Who am I?
After the words “the,” “be,” “to,” “of,” “and,” “a,” “in,” “that,” and “have,” the next most commonly spoken word is “I” (at least in English). For a word that we use so often, you would think that we would know who we were referring to. Quite often, however, we are thinking and speaking inaccurately when we use the word “I” because we are disowning (or avoiding) one-half (or more) of ourselves.

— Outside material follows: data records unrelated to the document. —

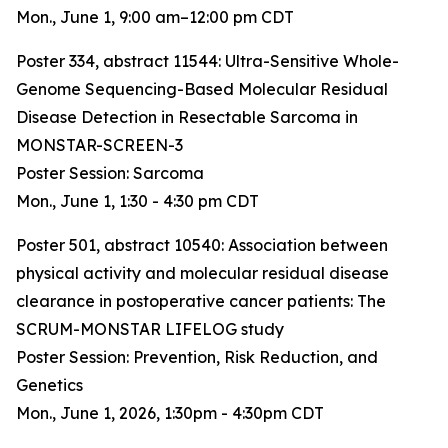
Mon., June 1, 9:00 am–12:00 pm CDT
Poster 334, abstract 11544:
Ultra-Sensitive Whole-
Genome Sequencing-Based Molecular Residual
Disease Detection in Resectable Sarcoma in
MONSTAR-SCREEN-3
Poster Session: Sarcoma
Mon., June 1, 1:30 - 4:30 pm CDT
Poster 501, abstract 10540:
Association between
physical activity and molecular residual disease
clearance in postoperative cancer patients: The
SCRUM-MONSTAR LIFELOG study
Poster Session: Prevention, Risk Reduction, and
Genetics
Mon., June 1, 2026, 1:30pm - 4:30pm CDT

Our split personality (the two of us)
Let me illustrate.
“I want to exercise tomorrow.” For many of us, most of the time, when we express this desire, we are only talking for (or aware of) one-half of ourselves: the half of us (called our “Next”), which is interested in our future being good. We believe that, if we exercise, we will have a better future, our future will be happier. Having a happy future is the first concern of Next. But we (and especially our Next) have ignored the other half of us (called our “Now”), which is interested in feeling good now, which is interested in feeling good and being happy now. When we say, “I want to exercise tomorrow,” we are not present to whether or not our Now is likely to want to exercise tomorrow at the time that Next planned. We have not taken the happiness of that future Now into consideration. Our Now may not make himself or herself known at the time that Next is making exercise plans (and Next often ignores or is unaware of Now’s existence). Next is not considering and showing respect to how Now is likely to feel at the time Next is planning to exercise the next day. When tomorrow comes, however, then Now will make himself or herself known by saying, “I don’t feel like exercising now.” At this point Next has receded into the background. Or, if not, then our Next will try to reassert his or her control by blaming Now, often without effect except to make Now feel guilty.
The battles and skirmishes
Most of us, much of time, go through life with an ongoing struggle between our Next and our Now:
Next wants to exercise.
Now wants to relax.
Next wants to get up early in the morning.
Now wants to sleep in.
Next needs to go to work every day.
Now feels that work is often boring or stressful.
Next wants to be patient with the children.
Now gets frustrated with the children.
Next thinks it would be better not to have that drink.
Now wants a buzz and to just relax.
Next wants to eat for future good health.
Now wants to eat for pleasure.
And the list goes on and on. Click here for a bigger list.
Our crumbling foundation of integrity
Most fundamentally, this ongoing struggle between Next and Now is a lack of integrity. When Next and Now are not in agreement and alignment, we are out of integrity and we suffer dearly for it.
Keeping our integrity through cooperation
When Next and Now are on the same page, when they are “working together,” then we are in integrity, we are loving our life and ourselves, we have become our own best friend, and it even seems that life couldn’t get any better.